1 Koningen 3,16-28
- Vierdag: 2-2-2025, 4e na Epifanie
- Boek: 1 Koningen
- Perikoop: 1 Koningen 3,16-28
- Vertaler: Willemien Roobol
Vertaling
16
Toen kwamen twee vrouwen, hoeren, naar de koning
en gingen staan voor zijn aangezicht.
17
En de ene vrouw zei:
O heer,
ik en deze vrouw wonen in één huis
en ik baarde bij haar in het huis.
18
Het geschiedde op de derde dag van mijn baren
toen baarde ook deze vrouw;
wij waren samen
er was geen vreemde bij ons in het huis
behalve alleen wij tweeën, in het huis.
19
De zoon van deze vrouw stierf ’s nachts,
want ze was op hem gaan liggen.
20
En ze stond op in het midden van de nacht,
en nam mijn zoon van mijn zijde
— uw dienstmaagd was aan het slapen —
en liet hem liggen in haar schoot,
en haar dode zoon liet ze liggen in mijn schoot.
21
En ik stond op in de morgen
om mijn zoon te verzorgen,
en zie: dood!
Maar toen ik hem nauwkeurig bekeek, in de morgen,
zie: dat was niet mijn zoon, die ik gebaard had!
22
En de andere vrouw zei:
Nee, mijn zoon is de levende, jouw zoon is de dode!

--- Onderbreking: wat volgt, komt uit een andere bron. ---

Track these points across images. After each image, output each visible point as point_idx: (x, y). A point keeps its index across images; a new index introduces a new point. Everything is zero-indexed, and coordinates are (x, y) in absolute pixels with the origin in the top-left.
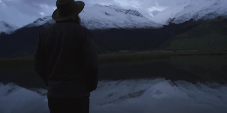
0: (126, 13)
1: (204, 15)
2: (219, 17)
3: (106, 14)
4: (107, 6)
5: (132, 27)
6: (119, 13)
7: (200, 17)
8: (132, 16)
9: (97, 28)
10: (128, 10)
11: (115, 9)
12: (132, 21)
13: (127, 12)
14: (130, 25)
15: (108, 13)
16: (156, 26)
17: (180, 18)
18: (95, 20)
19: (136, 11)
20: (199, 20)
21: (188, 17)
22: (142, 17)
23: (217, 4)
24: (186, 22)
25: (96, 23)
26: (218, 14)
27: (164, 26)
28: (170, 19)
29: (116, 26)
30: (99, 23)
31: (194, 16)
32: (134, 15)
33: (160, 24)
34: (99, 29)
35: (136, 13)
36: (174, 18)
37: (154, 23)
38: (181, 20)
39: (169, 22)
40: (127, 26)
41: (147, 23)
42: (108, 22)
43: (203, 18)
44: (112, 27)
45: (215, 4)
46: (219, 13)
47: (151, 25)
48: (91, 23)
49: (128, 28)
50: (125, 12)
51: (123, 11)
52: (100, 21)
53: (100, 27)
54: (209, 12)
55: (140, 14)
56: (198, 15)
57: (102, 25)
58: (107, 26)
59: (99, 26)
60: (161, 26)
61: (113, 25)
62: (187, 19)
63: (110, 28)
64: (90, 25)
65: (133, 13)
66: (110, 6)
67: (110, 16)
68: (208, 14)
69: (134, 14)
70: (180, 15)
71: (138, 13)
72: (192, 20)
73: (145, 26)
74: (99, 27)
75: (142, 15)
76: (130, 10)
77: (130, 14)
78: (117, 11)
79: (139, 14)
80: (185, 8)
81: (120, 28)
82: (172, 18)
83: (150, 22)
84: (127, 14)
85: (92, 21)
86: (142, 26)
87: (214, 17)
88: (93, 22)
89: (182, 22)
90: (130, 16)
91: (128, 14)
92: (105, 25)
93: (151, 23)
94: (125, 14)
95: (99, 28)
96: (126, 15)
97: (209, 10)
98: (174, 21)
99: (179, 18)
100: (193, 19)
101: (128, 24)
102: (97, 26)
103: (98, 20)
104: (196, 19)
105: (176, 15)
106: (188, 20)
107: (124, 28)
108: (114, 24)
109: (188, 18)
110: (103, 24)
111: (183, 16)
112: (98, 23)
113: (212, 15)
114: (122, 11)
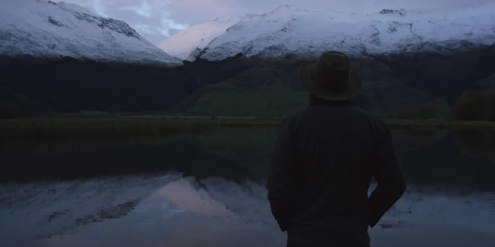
0: (101, 26)
1: (262, 49)
2: (289, 56)
3: (52, 21)
4: (54, 4)
5: (114, 59)
6: (84, 24)
7: (255, 51)
8: (114, 33)
9: (26, 53)
10: (106, 20)
11: (75, 14)
12: (115, 45)
13: (103, 23)
14: (109, 53)
15: (55, 19)
16: (167, 62)
17: (219, 50)
18: (18, 33)
19: (125, 23)
20: (253, 57)
21: (233, 50)
22: (138, 38)
23: (285, 31)
24: (230, 59)
25: (22, 39)
26: (286, 50)
27: (185, 62)
28: (198, 49)
29: (76, 53)
30: (32, 43)
31: (244, 48)
32: (119, 32)
33: (176, 58)
34: (28, 56)
35: (124, 28)
36: (205, 49)
37: (165, 55)
38: (220, 54)
39: (196, 55)
40: (102, 56)
41: (150, 52)
42: (56, 43)
43: (260, 54)
44: (65, 53)
45: (282, 30)
46: (289, 48)
47: (157, 59)
48: (10, 40)
49: (105, 59)
50: (100, 23)
51: (96, 20)
52: (33, 37)
53: (33, 51)
54: (271, 43)
55: (134, 30)
56: (252, 47)
57: (39, 46)
58: (51, 51)
59: (32, 49)
60: (177, 62)
61: (69, 50)
62: (232, 53)
63: (61, 56)
64: (7, 43)
65: (118, 27)
66: (62, 3)
67: (61, 27)
68: (270, 48)
69: (119, 30)
70: (218, 43)
71: (130, 28)
72: (240, 55)
73: (144, 60)
74: (31, 51)
75: (137, 34)
76: (111, 20)
77: (111, 28)
78: (79, 18)
79: (132, 31)
80: (227, 30)
81: (84, 57)
82: (202, 47)
83: (155, 50)
84: (103, 28)
85: (11, 35)
86: (136, 59)
87: (280, 54)
88: (15, 39)
89: (222, 59)
90: (110, 33)
91: (106, 29)
92: (46, 47)
93: (158, 53)
94: (98, 27)
95: (31, 54)
96: (100, 28)
97: (273, 39)
98: (205, 54)
99: (216, 48)
100: (243, 54)
101: (106, 52)
102: (25, 48)
103: (29, 35)
104: (248, 56)
105: (210, 43)
106: (233, 55)
107: (95, 58)
108: (70, 48)
109: (234, 52)
110: (41, 44)
111: (224, 46)
112: (28, 40)
113: (277, 51)
114: (91, 19)
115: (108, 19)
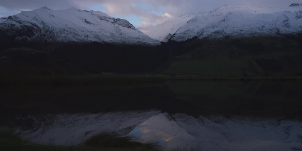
0: (113, 23)
1: (209, 33)
2: (227, 37)
3: (87, 22)
4: (88, 12)
5: (121, 42)
6: (104, 23)
7: (205, 35)
8: (120, 27)
9: (73, 40)
10: (116, 20)
11: (99, 17)
12: (121, 34)
13: (115, 21)
14: (118, 39)
15: (88, 20)
16: (151, 43)
17: (183, 35)
18: (69, 29)
19: (126, 21)
20: (204, 38)
21: (191, 34)
22: (134, 29)
23: (224, 21)
24: (189, 40)
25: (71, 33)
26: (225, 33)
27: (162, 42)
28: (169, 34)
29: (99, 39)
30: (76, 34)
31: (198, 33)
32: (123, 26)
33: (157, 41)
34: (74, 42)
35: (126, 24)
36: (174, 34)
37: (150, 39)
38: (184, 37)
39: (169, 38)
40: (114, 41)
41: (141, 37)
42: (89, 34)
43: (208, 36)
44: (94, 40)
45: (223, 21)
46: (227, 32)
47: (145, 41)
48: (65, 33)
49: (115, 42)
50: (113, 21)
51: (110, 20)
52: (77, 31)
53: (77, 39)
54: (215, 29)
55: (132, 25)
56: (203, 32)
57: (80, 36)
58: (86, 39)
59: (76, 38)
60: (157, 42)
61: (95, 38)
62: (190, 36)
63: (91, 41)
64: (63, 35)
65: (123, 23)
66: (92, 11)
67: (92, 25)
68: (215, 32)
69: (123, 25)
70: (182, 31)
71: (129, 23)
72: (196, 37)
73: (138, 42)
74: (75, 39)
75: (134, 27)
76: (119, 20)
77: (119, 24)
78: (101, 19)
79: (131, 25)
80: (188, 22)
81: (104, 41)
82: (172, 33)
83: (144, 36)
84: (114, 24)
85: (65, 30)
86: (133, 42)
87: (221, 36)
88: (67, 32)
89: (184, 40)
90: (118, 27)
91: (116, 25)
92: (83, 36)
93: (146, 37)
94: (111, 24)
95: (76, 40)
96: (113, 24)
97: (216, 27)
98: (174, 38)
99: (180, 34)
100: (198, 37)
101: (116, 38)
102: (72, 37)
103: (75, 30)
104: (201, 38)
105: (177, 31)
106: (191, 38)
107: (109, 42)
108: (96, 36)
109: (192, 35)
110: (81, 35)
111: (186, 32)
112: (74, 33)
113: (219, 34)
114: (108, 19)
115: (117, 19)
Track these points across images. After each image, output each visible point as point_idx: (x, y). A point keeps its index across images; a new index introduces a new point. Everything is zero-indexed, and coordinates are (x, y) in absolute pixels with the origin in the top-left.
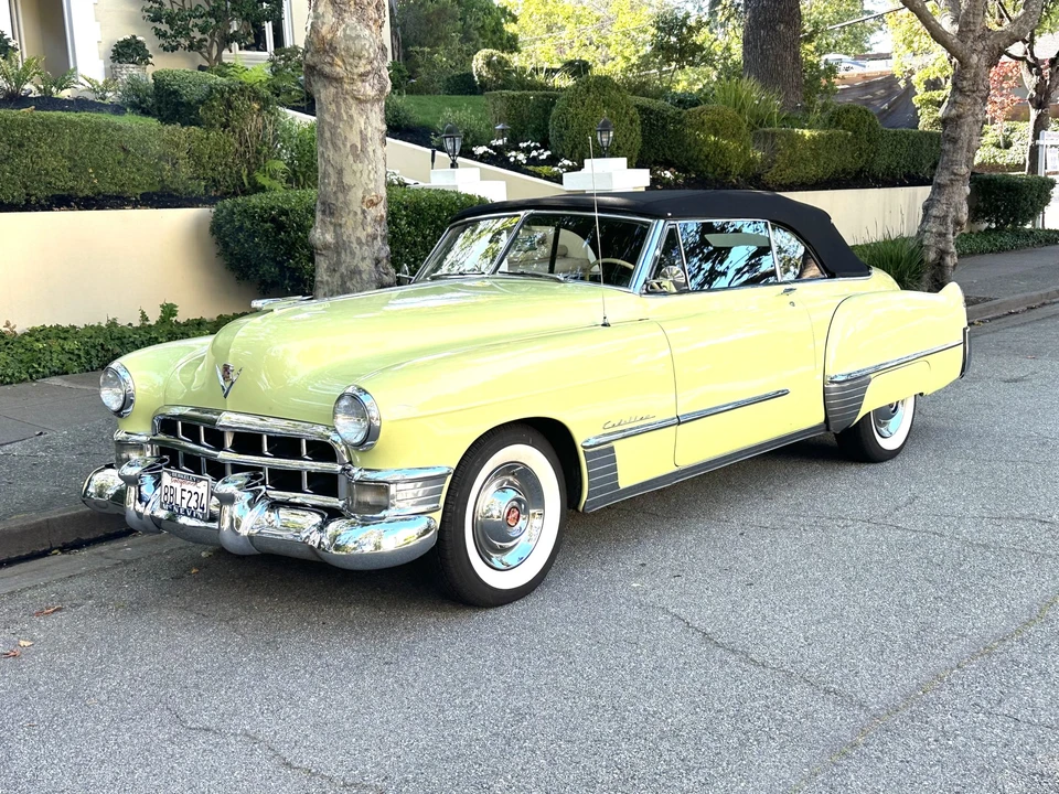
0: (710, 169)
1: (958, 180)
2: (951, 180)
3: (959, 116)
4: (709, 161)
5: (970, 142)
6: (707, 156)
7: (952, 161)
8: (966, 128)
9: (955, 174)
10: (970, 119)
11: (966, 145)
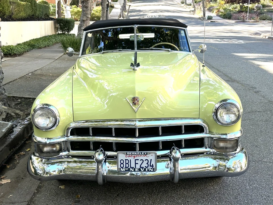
1: (88, 19)
2: (87, 19)
7: (86, 14)
8: (89, 4)
9: (88, 17)
11: (90, 9)
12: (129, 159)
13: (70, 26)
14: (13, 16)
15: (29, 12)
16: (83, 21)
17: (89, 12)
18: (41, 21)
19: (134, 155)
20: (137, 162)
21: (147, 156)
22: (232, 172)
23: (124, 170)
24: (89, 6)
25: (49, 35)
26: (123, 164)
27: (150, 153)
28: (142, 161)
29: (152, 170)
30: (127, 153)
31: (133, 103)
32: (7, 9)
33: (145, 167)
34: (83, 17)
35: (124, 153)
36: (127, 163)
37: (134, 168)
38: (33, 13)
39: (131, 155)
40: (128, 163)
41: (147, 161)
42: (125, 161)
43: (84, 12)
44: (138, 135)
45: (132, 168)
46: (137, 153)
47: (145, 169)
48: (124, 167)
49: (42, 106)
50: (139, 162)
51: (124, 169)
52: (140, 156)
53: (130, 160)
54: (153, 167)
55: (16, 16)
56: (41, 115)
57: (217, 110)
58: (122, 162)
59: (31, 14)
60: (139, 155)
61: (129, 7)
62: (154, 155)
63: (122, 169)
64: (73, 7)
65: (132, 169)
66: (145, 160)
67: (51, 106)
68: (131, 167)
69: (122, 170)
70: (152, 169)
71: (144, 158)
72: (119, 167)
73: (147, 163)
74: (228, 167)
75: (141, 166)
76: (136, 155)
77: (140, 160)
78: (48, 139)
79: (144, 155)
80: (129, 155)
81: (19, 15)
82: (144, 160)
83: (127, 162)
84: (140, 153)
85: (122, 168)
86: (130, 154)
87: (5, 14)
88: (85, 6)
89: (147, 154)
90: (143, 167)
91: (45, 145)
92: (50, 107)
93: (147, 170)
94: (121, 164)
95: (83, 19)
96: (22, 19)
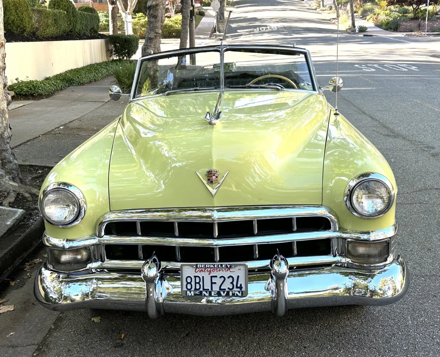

en deze was aan het zeggen:
Nee, jouw zoon is de dode, mijn zoon is de levende!
En zo spraken zij voor het aangezicht van de koning.
23
En de koning zei:
Deze is aan het zeggen:
‘Dit is mijn zoon, de levende, en jouw zoon is de dode’
en die is aan het zeggen:
‘Nee, want jouw zoon is de dode en mijn zoon de levende.’
24
En de koning zei:
Haal voor mij een zwaard
en ze brachten het zwaard voor het aangezicht van de koning.
25
En de koning zei:
Hak het levende kind in tweeën
en geef de helft aan de een,
en de helft aan de ander.
26
Toen zei de vrouw, wier zoon de levende was, tot de koning
— want haar erbarmen werd warm gemaakt om haar zoon —
ze zei:
O, heer,
geef haar het levende kind (het levende gebaarde),
en dood, dood hem zeker niet!
En die (ander)was aan het zeggen:
Noch voor mij noch voor jou zal het zijn,
hak het door!
27
En de koning antwoordde en zei:
Geef haar (de eerste) het levende kind (het levende gebaarde),
en dood, dood hem zeker niet,
Zij is zijn moeder.
28
En heel Israël hoorde het recht
Zoals de koning recht had gesproken
en zij hadden ontzag voor het aangezicht van de koning,
want ze zagen
dat wijsheid van God in zijn binnenste was,
om recht te doen.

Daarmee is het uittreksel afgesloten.